- Born: 1971 (age 54–55) Canberra, Australia
- Education: Canberra High School
- Alma mater: Lake Ginninderra College
- Occupation: Chief executive of Wireless Group
- Years active: 1992–present
- Employer: News UK

= Scott Taunton =

Australian businessman (born 1971)

Scott Taunton (born 1971) is an Australian businessman who has been the chief executive of the Wireless Group since November 2016. He is also the EVP and President of Broadcasting of News UK.

==Career==
Taunton began his career as an IT training manager at the Australian Government's Department of Health in 1992. He later moved to Belfast, where he co-founded the internet service provider DNA Internet in 1995. He was general manager of DNA Internet until March 2000, when the company was acquired by Northern Ireland-based broadcaster UTV Media. He was later appointed chief executive of UTV Radio following its acquisition by UTV Media in June 2005. In August 2014, he became UTV's chief operating officer. UTV Media was acquired by Rupert Murdoch's News UK in February 2016 and changed its name to Wireless Group, with Taunton continuing as COO.

As Wireless's chief operating officer, Taunton oversaw the relaunch of Virgin Radio in March 2016, before being promoted to chief executive eight months later. In June 2020, with Taunton at the helm, another talk radio station was launched, Times Radio. Taunton said of the station, "Since Wireless joined the News UK family, we have been working more and more collaboratively with The Times, lending our radio and podcasting expertise to develop an audio strategy for one of the world's pre-eminent newsbrands."

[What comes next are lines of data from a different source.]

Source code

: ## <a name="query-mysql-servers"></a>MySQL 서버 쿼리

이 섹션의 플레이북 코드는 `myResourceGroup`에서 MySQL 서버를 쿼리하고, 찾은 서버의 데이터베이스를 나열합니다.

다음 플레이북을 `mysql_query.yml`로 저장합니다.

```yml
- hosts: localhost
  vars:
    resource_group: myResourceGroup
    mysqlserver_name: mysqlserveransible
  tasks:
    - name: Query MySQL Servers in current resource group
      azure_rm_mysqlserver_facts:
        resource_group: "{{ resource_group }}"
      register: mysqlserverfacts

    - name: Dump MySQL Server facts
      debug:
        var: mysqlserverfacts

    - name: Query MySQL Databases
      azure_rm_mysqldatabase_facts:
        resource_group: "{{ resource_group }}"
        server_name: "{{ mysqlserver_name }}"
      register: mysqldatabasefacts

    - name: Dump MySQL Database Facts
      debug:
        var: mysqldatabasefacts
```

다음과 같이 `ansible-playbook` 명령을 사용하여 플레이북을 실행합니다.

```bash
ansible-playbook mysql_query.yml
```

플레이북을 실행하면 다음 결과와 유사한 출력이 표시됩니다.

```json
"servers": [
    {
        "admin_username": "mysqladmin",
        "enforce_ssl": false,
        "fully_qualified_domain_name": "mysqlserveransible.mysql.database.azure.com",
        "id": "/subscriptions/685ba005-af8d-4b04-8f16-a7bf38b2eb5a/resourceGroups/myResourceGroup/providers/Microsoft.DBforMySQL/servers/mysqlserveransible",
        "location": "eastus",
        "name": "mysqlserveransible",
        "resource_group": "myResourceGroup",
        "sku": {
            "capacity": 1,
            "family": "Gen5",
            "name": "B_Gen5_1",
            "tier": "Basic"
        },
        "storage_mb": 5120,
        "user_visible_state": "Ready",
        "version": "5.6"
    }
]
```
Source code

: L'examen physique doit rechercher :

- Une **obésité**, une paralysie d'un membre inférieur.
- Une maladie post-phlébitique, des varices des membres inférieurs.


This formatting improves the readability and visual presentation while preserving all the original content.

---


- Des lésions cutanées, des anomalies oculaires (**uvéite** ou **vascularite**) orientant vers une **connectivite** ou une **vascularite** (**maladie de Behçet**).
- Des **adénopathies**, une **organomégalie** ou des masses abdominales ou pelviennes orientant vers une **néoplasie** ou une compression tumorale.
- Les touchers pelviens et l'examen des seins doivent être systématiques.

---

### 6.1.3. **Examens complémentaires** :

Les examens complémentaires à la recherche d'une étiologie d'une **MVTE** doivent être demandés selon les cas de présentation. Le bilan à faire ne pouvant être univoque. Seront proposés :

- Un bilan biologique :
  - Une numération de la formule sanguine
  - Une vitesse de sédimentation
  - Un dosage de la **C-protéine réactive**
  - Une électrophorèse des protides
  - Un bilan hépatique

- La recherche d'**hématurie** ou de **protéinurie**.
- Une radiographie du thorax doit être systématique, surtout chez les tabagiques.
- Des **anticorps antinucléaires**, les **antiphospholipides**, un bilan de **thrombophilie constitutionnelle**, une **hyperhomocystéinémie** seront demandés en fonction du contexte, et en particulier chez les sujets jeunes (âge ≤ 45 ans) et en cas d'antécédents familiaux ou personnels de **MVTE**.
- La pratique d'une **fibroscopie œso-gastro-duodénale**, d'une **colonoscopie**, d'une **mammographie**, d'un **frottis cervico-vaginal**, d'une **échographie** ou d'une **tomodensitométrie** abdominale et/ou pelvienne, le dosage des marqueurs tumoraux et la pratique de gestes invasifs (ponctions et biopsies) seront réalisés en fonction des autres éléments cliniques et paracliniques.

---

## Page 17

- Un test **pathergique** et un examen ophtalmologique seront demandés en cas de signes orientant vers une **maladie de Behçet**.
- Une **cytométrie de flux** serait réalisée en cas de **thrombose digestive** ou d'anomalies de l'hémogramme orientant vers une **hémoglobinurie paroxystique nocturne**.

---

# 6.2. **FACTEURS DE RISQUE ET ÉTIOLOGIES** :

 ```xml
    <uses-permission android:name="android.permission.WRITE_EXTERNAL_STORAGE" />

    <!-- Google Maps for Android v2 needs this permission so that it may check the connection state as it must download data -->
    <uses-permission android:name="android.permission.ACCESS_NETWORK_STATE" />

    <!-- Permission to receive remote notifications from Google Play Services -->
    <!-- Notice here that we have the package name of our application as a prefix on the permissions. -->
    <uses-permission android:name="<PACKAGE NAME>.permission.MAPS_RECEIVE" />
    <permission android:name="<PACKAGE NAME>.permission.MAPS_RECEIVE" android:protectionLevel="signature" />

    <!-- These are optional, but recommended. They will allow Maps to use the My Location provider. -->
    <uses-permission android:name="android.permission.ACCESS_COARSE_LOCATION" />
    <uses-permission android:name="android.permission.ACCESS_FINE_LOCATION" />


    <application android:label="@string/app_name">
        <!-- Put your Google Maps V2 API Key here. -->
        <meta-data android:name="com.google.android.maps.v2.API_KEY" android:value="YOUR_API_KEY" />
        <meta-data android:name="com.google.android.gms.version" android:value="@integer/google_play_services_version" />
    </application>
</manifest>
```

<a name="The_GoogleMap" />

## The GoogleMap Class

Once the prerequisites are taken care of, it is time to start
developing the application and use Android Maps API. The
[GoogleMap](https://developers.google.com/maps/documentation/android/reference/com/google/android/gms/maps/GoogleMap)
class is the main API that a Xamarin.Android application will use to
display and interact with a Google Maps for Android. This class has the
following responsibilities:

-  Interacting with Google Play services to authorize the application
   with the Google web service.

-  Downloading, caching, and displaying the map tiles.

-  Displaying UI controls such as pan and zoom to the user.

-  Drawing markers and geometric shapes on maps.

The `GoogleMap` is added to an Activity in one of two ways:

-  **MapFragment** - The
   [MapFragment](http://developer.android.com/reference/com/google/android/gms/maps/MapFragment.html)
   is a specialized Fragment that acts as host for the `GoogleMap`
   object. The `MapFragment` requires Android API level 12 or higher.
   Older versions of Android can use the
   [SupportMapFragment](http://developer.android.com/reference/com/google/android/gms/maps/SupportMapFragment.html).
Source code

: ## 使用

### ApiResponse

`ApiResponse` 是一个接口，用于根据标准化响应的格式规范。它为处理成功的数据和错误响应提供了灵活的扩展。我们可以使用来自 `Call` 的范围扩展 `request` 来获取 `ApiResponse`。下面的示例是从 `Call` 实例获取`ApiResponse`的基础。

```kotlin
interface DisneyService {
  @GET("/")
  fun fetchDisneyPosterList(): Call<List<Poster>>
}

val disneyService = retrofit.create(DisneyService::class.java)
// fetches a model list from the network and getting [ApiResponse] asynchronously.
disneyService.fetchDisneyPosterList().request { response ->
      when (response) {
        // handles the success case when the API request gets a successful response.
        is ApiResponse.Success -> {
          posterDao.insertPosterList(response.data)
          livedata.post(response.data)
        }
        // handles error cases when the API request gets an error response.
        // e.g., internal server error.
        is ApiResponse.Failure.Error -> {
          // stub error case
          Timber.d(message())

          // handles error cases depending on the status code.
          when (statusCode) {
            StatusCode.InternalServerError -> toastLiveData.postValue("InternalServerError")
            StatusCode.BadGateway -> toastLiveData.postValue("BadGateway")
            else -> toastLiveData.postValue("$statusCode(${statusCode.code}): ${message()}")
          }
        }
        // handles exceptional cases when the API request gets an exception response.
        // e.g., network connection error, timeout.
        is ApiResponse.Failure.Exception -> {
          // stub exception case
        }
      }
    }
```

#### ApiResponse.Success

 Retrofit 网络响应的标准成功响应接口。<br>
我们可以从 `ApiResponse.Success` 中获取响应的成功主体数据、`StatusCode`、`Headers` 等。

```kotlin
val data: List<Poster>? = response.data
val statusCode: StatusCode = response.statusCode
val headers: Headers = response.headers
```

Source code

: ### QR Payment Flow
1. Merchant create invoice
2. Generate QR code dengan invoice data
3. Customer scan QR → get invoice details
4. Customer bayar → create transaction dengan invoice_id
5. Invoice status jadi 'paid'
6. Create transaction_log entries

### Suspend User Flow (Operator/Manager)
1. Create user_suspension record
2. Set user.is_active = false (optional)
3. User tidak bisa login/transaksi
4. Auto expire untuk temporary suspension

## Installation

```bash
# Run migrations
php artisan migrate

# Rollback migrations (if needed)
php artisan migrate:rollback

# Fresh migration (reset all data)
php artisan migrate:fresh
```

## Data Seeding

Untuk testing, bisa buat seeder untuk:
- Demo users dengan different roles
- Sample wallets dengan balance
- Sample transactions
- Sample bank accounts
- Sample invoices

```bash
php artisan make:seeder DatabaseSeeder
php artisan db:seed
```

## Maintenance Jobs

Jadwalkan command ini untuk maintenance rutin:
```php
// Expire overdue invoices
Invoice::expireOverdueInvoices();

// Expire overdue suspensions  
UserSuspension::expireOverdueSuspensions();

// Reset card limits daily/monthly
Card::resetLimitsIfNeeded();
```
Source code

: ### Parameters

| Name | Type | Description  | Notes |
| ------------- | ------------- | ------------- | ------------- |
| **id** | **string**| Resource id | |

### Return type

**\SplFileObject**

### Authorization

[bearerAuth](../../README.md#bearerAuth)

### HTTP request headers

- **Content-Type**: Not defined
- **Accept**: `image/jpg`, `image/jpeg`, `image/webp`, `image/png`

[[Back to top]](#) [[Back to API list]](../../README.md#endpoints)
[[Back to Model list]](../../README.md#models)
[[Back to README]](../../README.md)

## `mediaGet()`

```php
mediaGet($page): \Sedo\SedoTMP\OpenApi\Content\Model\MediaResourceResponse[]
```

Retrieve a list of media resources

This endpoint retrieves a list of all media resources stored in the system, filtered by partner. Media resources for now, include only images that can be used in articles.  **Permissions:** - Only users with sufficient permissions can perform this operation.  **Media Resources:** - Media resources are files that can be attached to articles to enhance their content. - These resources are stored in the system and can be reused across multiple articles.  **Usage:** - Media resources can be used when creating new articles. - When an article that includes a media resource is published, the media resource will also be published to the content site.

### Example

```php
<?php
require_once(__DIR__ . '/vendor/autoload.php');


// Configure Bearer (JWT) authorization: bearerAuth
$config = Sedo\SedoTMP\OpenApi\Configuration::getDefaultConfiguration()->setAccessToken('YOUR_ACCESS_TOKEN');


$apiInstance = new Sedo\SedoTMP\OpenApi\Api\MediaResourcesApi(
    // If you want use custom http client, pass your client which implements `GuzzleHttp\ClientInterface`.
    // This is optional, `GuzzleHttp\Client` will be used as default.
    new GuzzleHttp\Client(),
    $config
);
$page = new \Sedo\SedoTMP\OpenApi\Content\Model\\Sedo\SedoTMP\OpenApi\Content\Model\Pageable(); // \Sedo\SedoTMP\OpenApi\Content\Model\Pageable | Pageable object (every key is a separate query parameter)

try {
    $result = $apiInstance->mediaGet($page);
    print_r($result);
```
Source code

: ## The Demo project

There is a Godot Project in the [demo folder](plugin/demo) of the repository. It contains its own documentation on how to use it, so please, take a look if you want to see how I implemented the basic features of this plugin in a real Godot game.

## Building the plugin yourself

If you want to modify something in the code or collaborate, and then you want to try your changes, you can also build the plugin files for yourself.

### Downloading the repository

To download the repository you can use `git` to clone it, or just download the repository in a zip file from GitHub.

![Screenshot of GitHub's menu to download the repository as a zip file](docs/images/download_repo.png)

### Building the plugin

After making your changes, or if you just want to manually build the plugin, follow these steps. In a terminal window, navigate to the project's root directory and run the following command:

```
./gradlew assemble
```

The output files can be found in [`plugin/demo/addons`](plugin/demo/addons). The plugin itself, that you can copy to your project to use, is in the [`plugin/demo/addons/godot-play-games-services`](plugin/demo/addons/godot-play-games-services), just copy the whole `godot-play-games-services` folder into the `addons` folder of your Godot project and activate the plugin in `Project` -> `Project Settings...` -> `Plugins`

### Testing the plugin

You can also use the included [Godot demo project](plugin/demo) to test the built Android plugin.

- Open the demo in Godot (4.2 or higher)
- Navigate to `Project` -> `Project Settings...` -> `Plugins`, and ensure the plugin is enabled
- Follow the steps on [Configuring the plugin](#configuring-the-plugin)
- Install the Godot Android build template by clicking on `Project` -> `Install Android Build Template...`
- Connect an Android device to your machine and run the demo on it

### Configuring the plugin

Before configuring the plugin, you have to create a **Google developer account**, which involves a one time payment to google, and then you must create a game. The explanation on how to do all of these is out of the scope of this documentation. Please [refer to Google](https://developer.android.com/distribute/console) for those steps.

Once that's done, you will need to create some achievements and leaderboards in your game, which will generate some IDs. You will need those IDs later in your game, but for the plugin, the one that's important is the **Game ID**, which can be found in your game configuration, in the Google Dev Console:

In April 2021, News UK revealed that its planned television channel had been scrapped, with new plans to launch a streaming service instead. David Rhodes, who was due to spearhead the project, departed as chief executive of News UK Broadcasting and was replaced by Taunton. On 16 September 2021, it was announced that News UK had reversed their decision and would launch its news channel, talkTV, in 2022. According to Taunton, "talkTV will provide a rich mix of entertaining and informative shows that no other service provides."

==Personal life==
On 13 October 2014, Taunton became engaged to Georgia Mcguffie.